Excerpted text:
What is a Reader?
Readers are lay people who are called to a ministry of preaching, teaching, leading worship and mission, and who are licensed to a historic lay order of ministry that dates back for over 150 years.
There is a careful process of discernment and selection, after which trainee Readers receive a rigorous theological training for two years, with further training available after licensing.
They have a ministry within their local mission community and generally stay where they live, not being deployed as an ordained priest might be. But their licence is recognised nationally, and if they have a move due to family or work circumstances, then they can be licensed in their new parish or diocese.
Today's Church is more and more diverse, and increasingly Readers are finding a ministry not just in the life of their parish church but in the workplace, the community, Fresh Expressions of church and in chaplaincy (schools, prisons, hospitals, the armed forces). Many are therefore out and about in their communities rather than in the more formal traditional role of being robed and leading worship or preaching on a Sunday.

Instructions:
a. According to the piece on Readers, how long does the theological training for trainee Readers last?
b. Write the next part of the piece on Readers, picking up after its last sentence.
The listing comes from a separate source.

Supplied material:
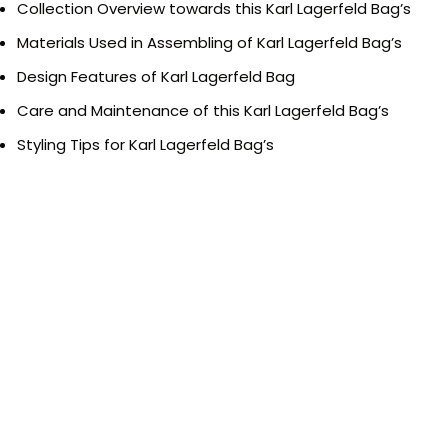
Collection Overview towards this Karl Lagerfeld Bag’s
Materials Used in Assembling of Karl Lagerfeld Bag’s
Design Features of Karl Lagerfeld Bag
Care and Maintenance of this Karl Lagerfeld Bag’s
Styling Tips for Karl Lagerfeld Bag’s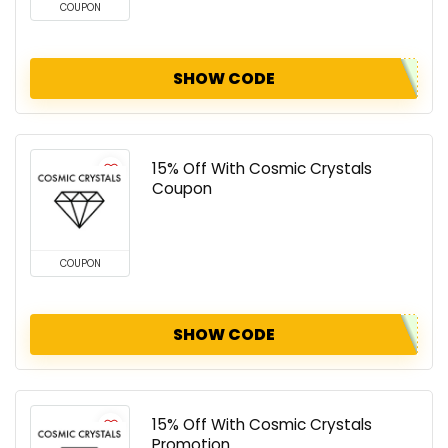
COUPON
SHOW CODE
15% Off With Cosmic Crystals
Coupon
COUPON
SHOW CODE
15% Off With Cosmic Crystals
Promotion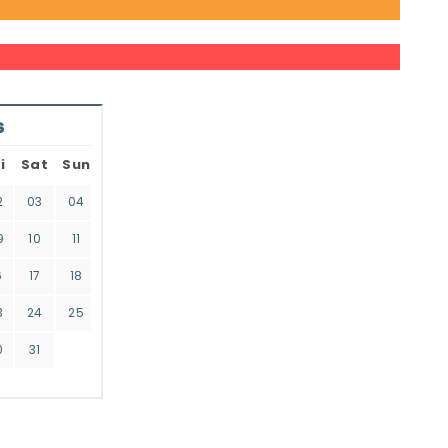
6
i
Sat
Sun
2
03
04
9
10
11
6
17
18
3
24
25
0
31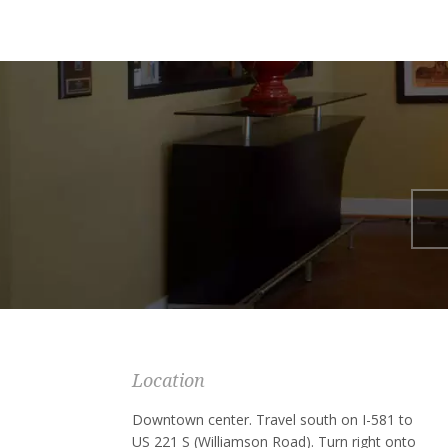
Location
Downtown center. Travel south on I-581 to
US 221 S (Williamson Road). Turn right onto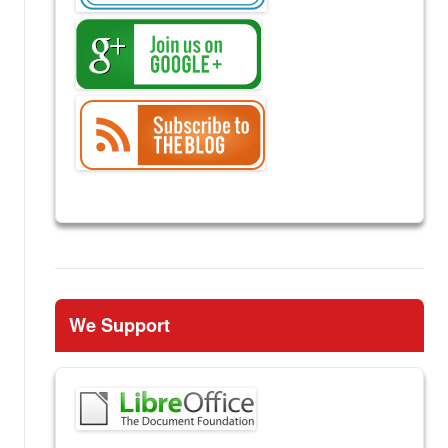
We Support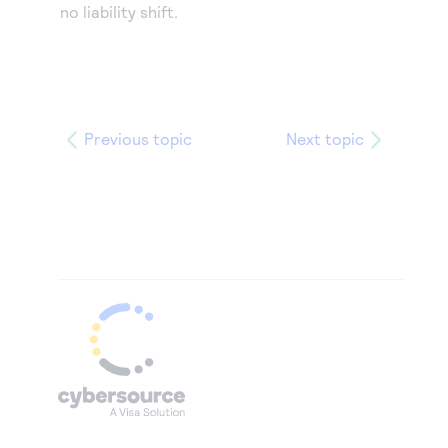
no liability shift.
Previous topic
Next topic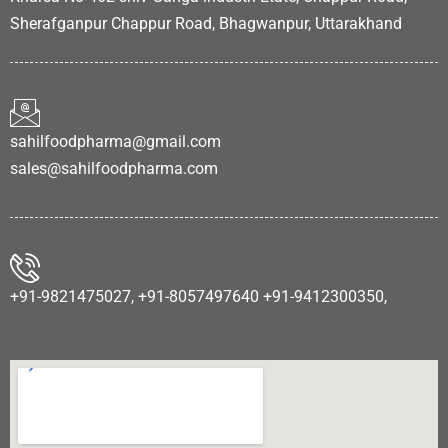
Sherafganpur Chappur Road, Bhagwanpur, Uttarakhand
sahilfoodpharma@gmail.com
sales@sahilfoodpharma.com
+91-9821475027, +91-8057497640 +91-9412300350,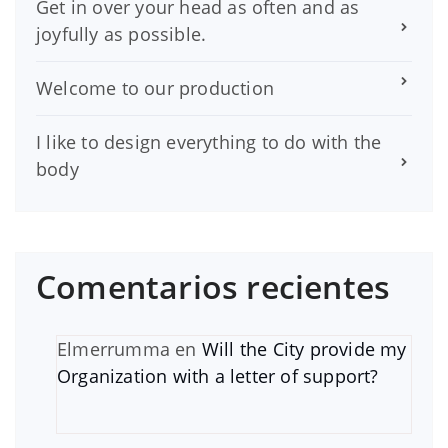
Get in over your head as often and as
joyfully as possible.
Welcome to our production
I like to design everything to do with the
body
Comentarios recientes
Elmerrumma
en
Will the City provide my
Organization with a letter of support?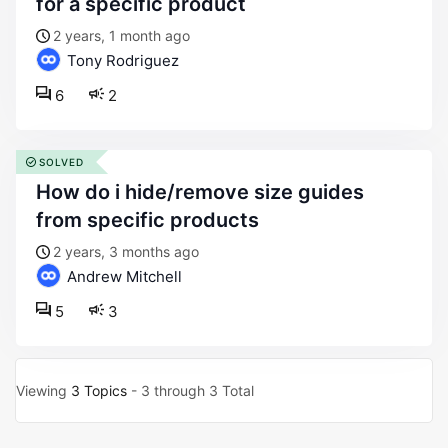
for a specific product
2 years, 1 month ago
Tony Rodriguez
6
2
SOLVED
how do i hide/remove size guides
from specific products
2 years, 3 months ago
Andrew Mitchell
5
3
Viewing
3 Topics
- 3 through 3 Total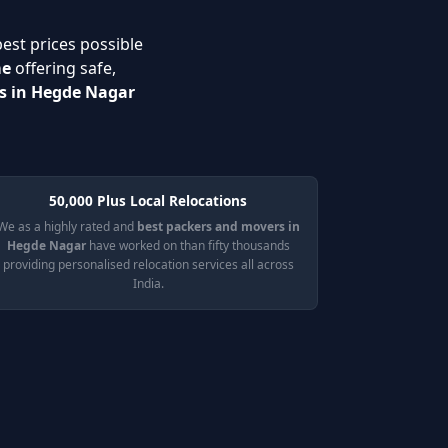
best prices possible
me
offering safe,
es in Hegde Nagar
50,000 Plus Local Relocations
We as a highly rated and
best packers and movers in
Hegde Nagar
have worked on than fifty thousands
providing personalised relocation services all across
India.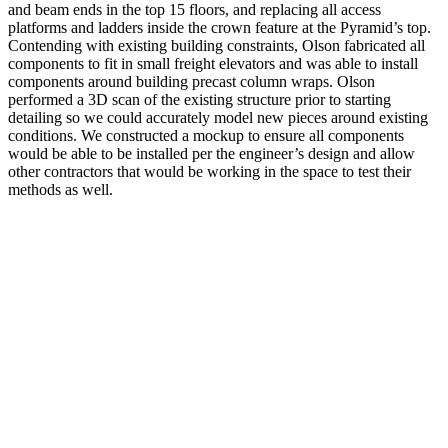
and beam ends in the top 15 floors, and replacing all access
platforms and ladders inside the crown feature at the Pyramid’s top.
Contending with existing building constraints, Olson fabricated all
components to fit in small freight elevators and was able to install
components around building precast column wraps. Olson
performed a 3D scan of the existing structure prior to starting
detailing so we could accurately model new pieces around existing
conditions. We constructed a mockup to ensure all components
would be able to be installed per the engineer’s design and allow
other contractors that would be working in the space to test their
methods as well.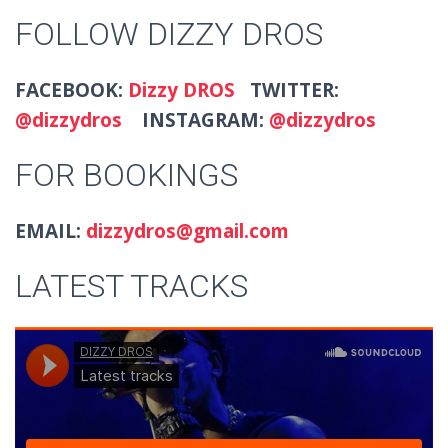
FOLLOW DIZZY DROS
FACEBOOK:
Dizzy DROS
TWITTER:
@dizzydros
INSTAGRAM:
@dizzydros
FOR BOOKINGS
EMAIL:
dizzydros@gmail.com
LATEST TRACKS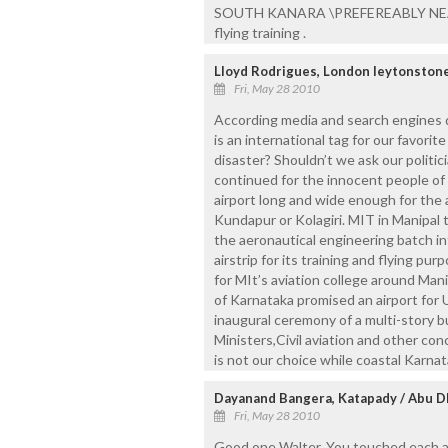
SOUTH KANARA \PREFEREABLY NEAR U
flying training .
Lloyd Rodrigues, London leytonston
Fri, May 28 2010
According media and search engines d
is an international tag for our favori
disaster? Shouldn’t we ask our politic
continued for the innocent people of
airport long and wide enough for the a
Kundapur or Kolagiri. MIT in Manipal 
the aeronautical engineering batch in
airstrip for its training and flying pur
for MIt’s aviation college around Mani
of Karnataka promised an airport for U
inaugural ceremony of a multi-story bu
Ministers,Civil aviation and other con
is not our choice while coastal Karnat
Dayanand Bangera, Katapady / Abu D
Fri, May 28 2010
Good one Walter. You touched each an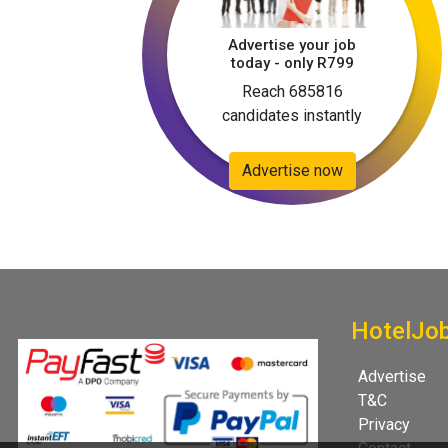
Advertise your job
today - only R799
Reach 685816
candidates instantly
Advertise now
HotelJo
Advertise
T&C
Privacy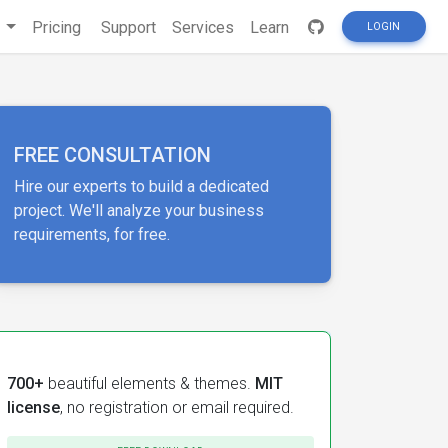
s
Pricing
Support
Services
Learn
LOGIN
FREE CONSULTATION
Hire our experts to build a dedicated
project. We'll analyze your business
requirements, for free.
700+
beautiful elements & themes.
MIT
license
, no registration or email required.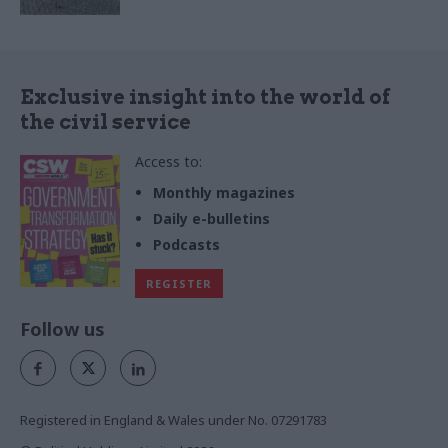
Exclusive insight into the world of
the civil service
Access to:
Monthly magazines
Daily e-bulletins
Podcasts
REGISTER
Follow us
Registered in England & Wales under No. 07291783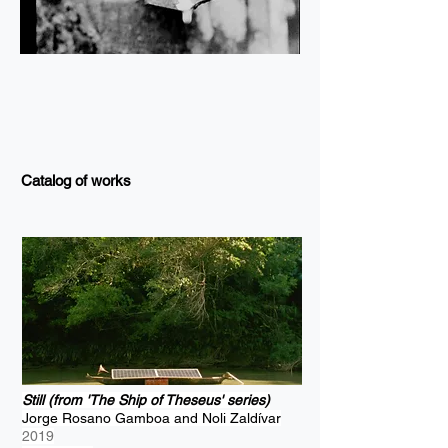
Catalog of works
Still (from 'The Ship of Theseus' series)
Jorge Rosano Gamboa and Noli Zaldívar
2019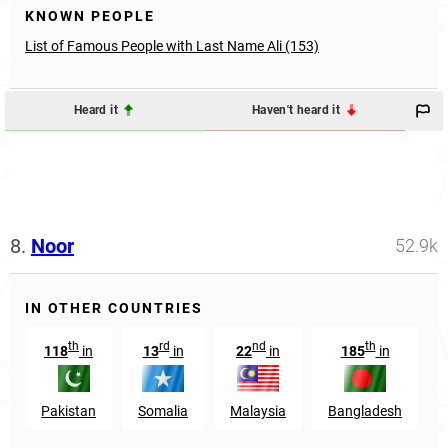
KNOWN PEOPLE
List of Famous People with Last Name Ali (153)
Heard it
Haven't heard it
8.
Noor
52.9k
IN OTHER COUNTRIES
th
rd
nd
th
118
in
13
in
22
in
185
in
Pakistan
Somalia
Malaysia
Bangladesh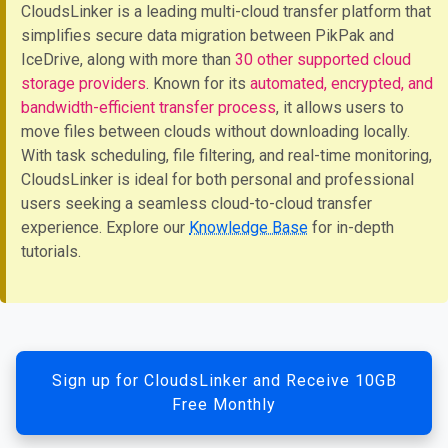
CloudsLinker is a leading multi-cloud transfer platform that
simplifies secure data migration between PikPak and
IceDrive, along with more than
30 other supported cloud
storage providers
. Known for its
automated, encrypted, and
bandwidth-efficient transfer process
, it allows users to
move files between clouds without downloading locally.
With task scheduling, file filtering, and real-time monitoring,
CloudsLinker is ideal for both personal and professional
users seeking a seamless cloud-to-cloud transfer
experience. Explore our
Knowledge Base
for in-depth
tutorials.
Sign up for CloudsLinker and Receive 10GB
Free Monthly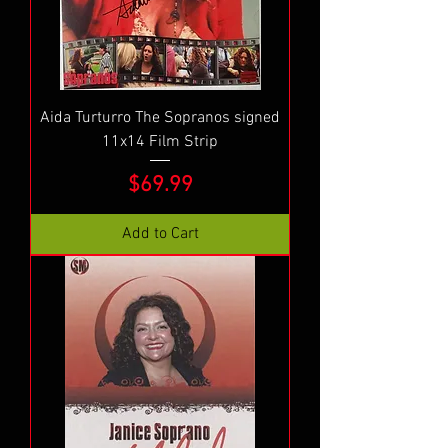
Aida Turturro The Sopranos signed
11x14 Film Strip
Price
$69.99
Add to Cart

Written responses:
a. Two years.

b.
As ministers licensed to a national ministry, they can be real catalysts and enablers of the ministry of all of God’s people, encouraging others to use the gifts that God has given them.
Offering for Ministry
If you think you may be called to the Reader ministry, you should, in the first instance, talk to your local vicar (or rector or priest-in-charge), before exploring further with a Vocations Advisor based in your Archdeaconry.If all goes well you will then enter the formal process for selecting Reader candidates with a recommendation from your parish to the Warden of Readers. You will of course be guided through this process.
Click here to email your relevant Vocations Advisor:
Once you have been recommended for training, the Church of England is committed to offering this free of charge. In the Diocese of Carlisle the training of Readers is undertaken by Emmanuel Theological College and is normally spread over two years of part-time study, leading to the award of a Certificate of Higher Education from Durham University (part of the national Common Awards scheme).